=== Exercise instructions ===
Name every film, television series, and book series mentioned by title in the essay on "True Blood" below.

=== Provided text ===

+--

By Steven Lloyd Wilson | Think Pieces | October 17, 2012 | Comments ()


Oh the glory that is Netflix, with those little red envelopes giving those of us without the liquid capital to afford HBO the ability to enjoy a series after the rest of the Internet stops buzzing about it. "True Blood" is the latest one I've picked up, buzzing through the first four seasons at a rate of about a disc and a half per month.

I'd read all of the Sookie Stackhouse novels before seeing the series, mainlining those in a couple of weeks, such a blur that I really have very little recollection where one novel's story line dropped off and the next one picked up. There were a lot of errands being run though, in between the actual interesting bits of the story.

The television series is a much better affair than the piles of paperbacks. It reminds me of Children of Men that way. Not because it can even come close to comparing to that magnificence of that film, but in the similar relationship it has with the source material. It leaves the bare bones of some parts of the story, retells much of the same story, but elevates the story into something much more than the original was capable of.

Without delving into an outright review of television years old at this point (and especially since I know that the fifth season has continued what many see as a general decline in the series anyway), I'll argue that the power the series has is exactly in the way that it merges traditional notions of the vampire as evil along with the trend of recent decades casting the vampire as a tragic and romantic figure capable of redemption.

Every single individual who attacks the vampires in the series is absolutely and completely correct in the context of the series. The charges they levy, of vampires being unable to control themselves, of being murderers marinated in the blood of thousands, are in every way accurate. Every antagonist in the series that has set sights specifically on the vampiric protagonists would be the protagonist in any honest telling of the story. Newlin's a douchebag, and Marnie goes nuts, but they're not actually wrong. Hell, even their techniques are not particularly morally troubling. If mass murderers were simply allowed to walk the streets, wouldn't the moral course of action be exactly the course of action these "antagonists" pursue?

In order for the vampire to be tragic and romantic requires him to have some desire to repent. Without that, a vampire is nothing but an elaborate serial killer, and no matter how gorgeous a Viking he is, he's neither tragic nor romantic.

+--

=== Information shown ===
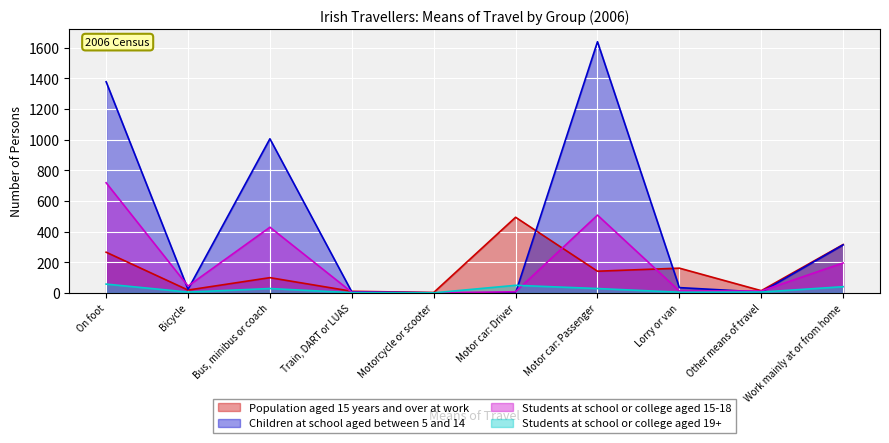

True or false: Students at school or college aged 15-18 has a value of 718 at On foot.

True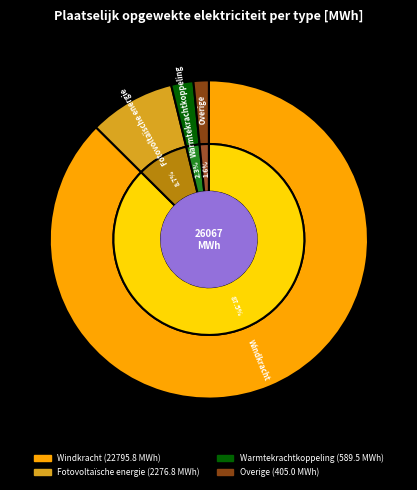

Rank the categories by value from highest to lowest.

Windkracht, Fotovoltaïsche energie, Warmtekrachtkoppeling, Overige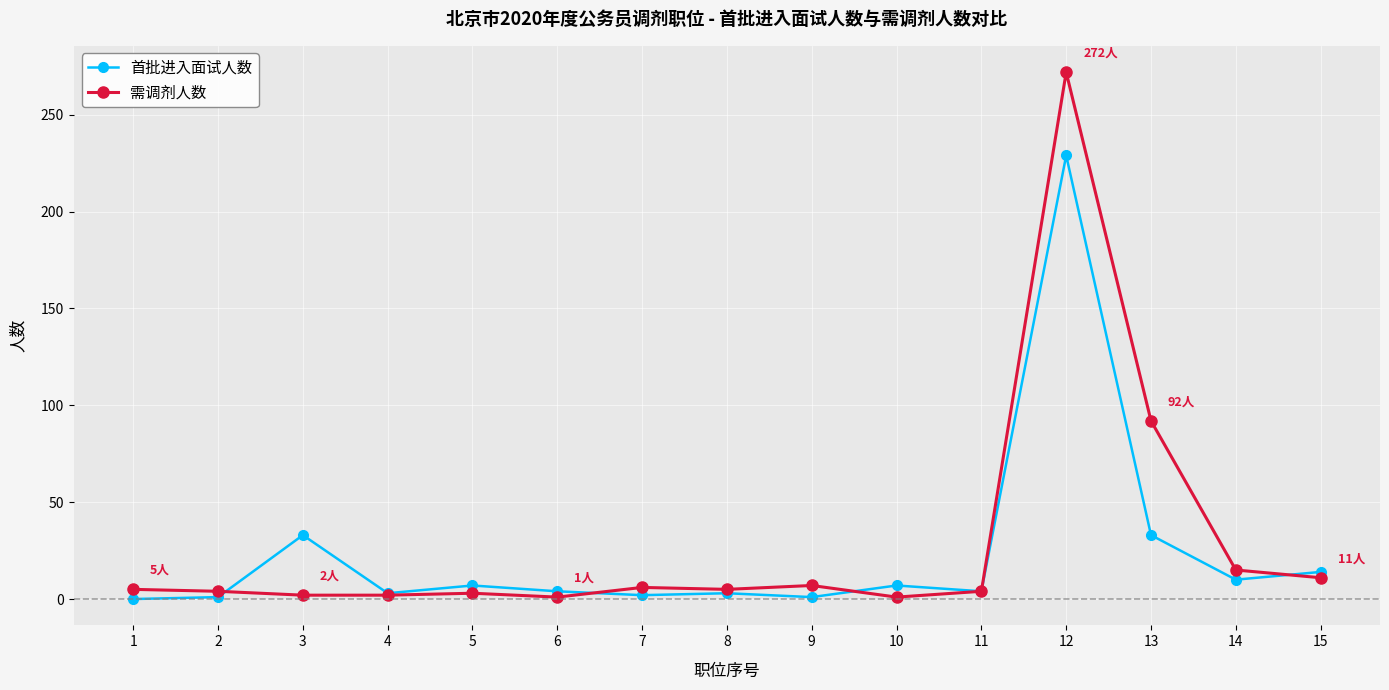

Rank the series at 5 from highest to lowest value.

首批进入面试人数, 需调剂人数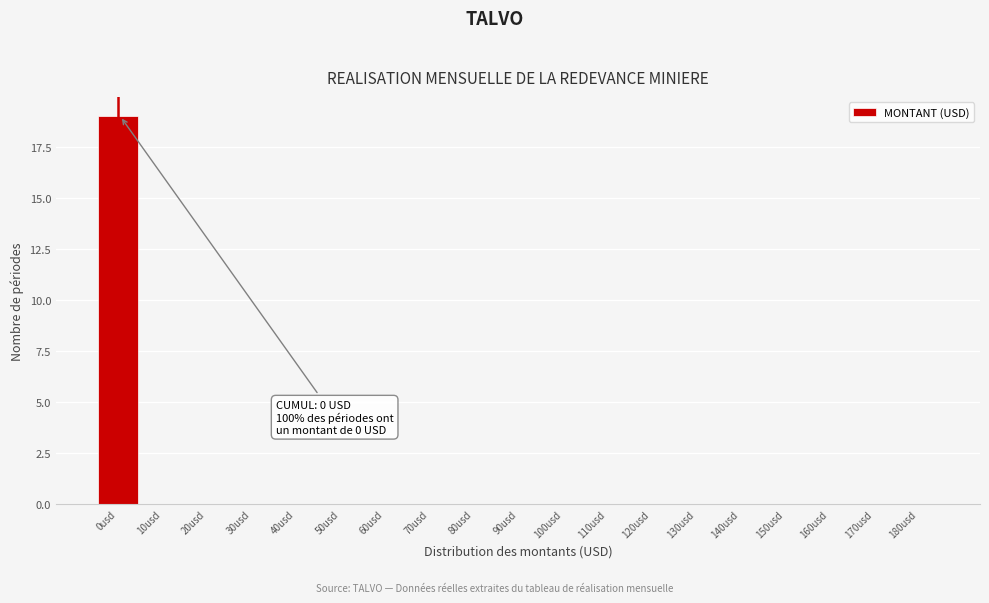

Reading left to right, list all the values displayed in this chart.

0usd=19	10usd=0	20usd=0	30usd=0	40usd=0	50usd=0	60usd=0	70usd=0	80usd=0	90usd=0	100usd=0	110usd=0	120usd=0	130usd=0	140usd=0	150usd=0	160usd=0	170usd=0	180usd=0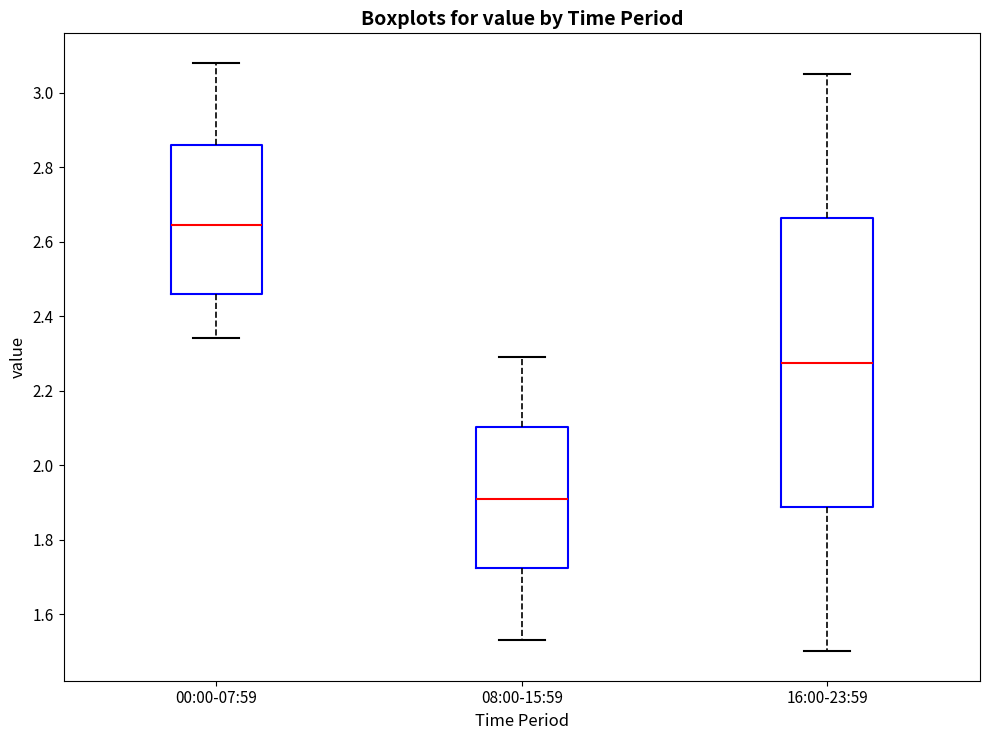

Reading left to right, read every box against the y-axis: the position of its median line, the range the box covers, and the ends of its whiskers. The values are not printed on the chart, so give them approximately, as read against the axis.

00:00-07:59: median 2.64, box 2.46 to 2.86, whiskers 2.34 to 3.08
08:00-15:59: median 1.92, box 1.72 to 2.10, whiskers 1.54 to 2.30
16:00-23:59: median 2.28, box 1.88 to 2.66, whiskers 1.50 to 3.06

+--

=== Response area ===
"True Blood" (television series)
The Sookie Stackhouse novels (book series)
Children of Men (film)